Of course having a good stock of wine, beer and other alcohol could help immensely, so that should also be at the top of any emergency preparedness food list in my opinion. Everything tastes better with expensive alcohol to wash it down.

But I think having a good stock of spices, jams/chutneys, relishes, and little gourmet items will ultimately make your family's life livable during times of crisis, as much as warm blankets and shelter do. You need to be able to dress up your staple ingredients with flavors, textures and surprises to keep those Lord of The Flies instincts at bay and keep civilization afloat.

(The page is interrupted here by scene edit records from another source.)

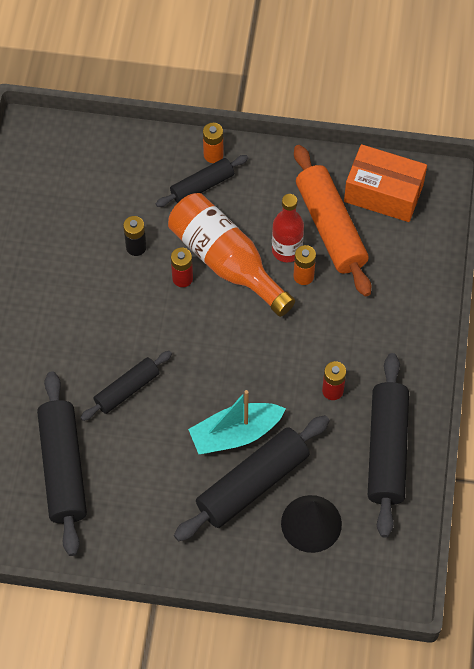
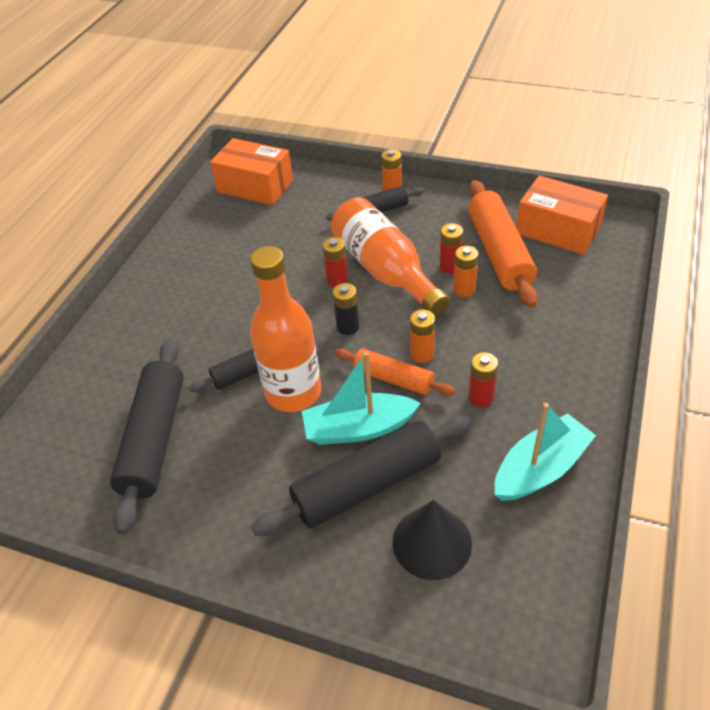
camera: 15 degrees right, 15 degrees down
(67, 162) = (255, 186): none -> orange box
(136, 247) = (298, 252): black battery -> black battery (348, 327)
(171, 406) = (293, 392): none -> orange bottle
(255, 381) = (393, 379): none -> orange rolling pin
(276, 353) = (422, 354): none -> orange battery
(286, 250) = (450, 267): red bottle -> red battery
(387, 450) = (540, 468): black rolling pin -> turquoise boat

Sauces, sprinkles, marinades, aoli and other spreads (we have chickens and oil and therefore eggs and therefore aoli -- yum!). 

For me, I would plan on cooking everything in the solar oven (which even works on cloudy days, things just take longer to cook) or on the grill, and so that gives me lots of options for different tastes and textures as well.

Everyone should have one.

I do not plan on eating squirrel or gopher in stews, or insects, or nearby neighbors. That is not my kind of disaster. But vegetarian paella with canned mushrooms, peas and asparagus with some hard-boiled deviled eggs on the side, a fruit galette for dessert and some '10 Cabernet to accompany it all? I could live with that. 

I am sure there is a survivalist cookbook out there, but I like to see myself as a kind of a "San Andreas meets Ina Garten"-type heroine, creating lovely meals for my family spontaneously and cheerily, while the tremors rumble through, the stucco falls off in sheets and the National Guard personnel carriers pass by the road.

It's Bon Appetite at the end of the world, baby. And I feel fine.


  1. Make sure you text me your phone know, just in case :-D

    1. After the first couple of bottles I'm pretty sure you'll be able to hear us from your place lol, so come on by!

  2. Well you know how much I love a good stockpile and A+ for diversity in color and flavors. It's funny how-at least for me-I end up burning through my pantry and freezer at the most unexpected times. Though I will admit I rely way more on my freezers than pantry. I really should get back into canning. Mainly just because I think all the food looks so pretty in the jars!

    1. I think it's good to burn through your stockpile, since then you have the perfect excuse to replace stuff with fresher goods. I have one big ham in the freezer that's something like 5 years old and I keep waiting for the right time to thaw and cook it. I'm just not a ham person. Hopefully I can give it to some invading hordes passing through or something when The Big One hits CA lol.